### Work instruction
Apart from the images, output the data below exactly.

### Material provided
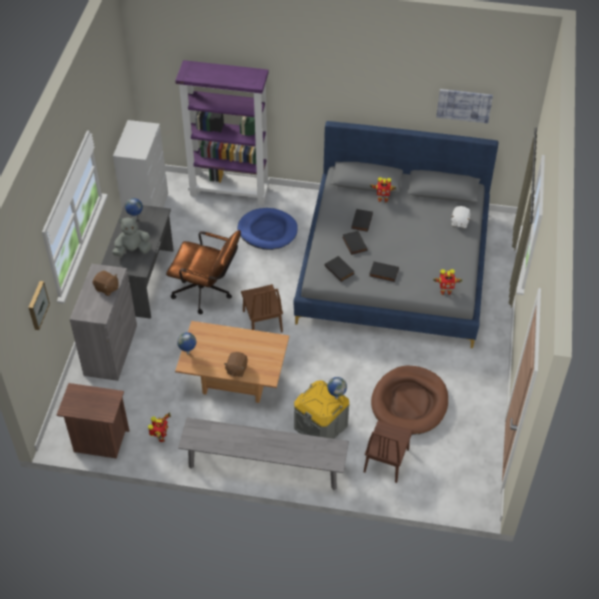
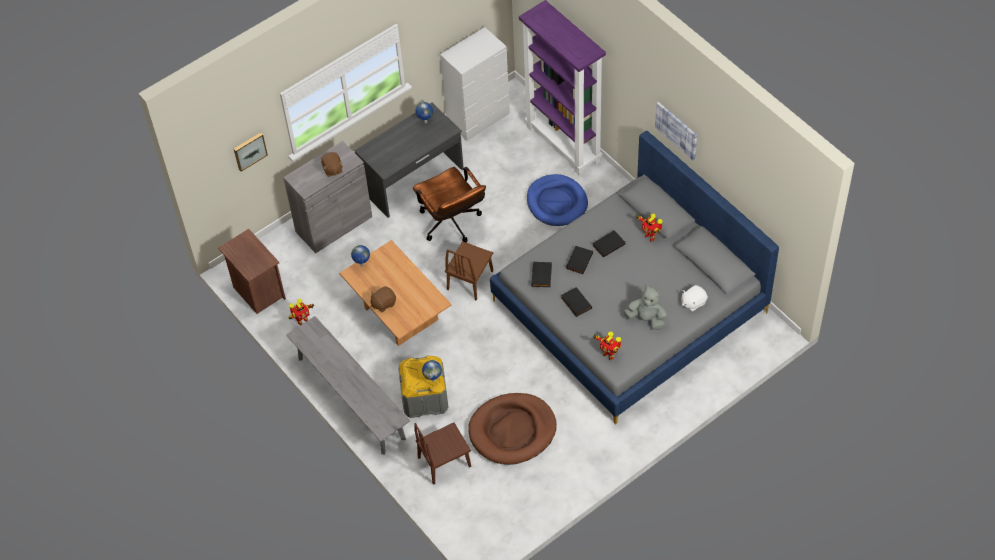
camera: 45 degrees right, 5 degrees up
(132, 250) = (396, 149): grey plush toy -> grey plush toy (646, 319)
(464, 105) = (754, 192): picture -> picture (676, 130)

### Completed task
camera: 45 degrees right, 5 degrees up
(132, 250) = (396, 149): grey plush toy -> grey plush toy (646, 319)
(464, 105) = (754, 192): picture -> picture (676, 130)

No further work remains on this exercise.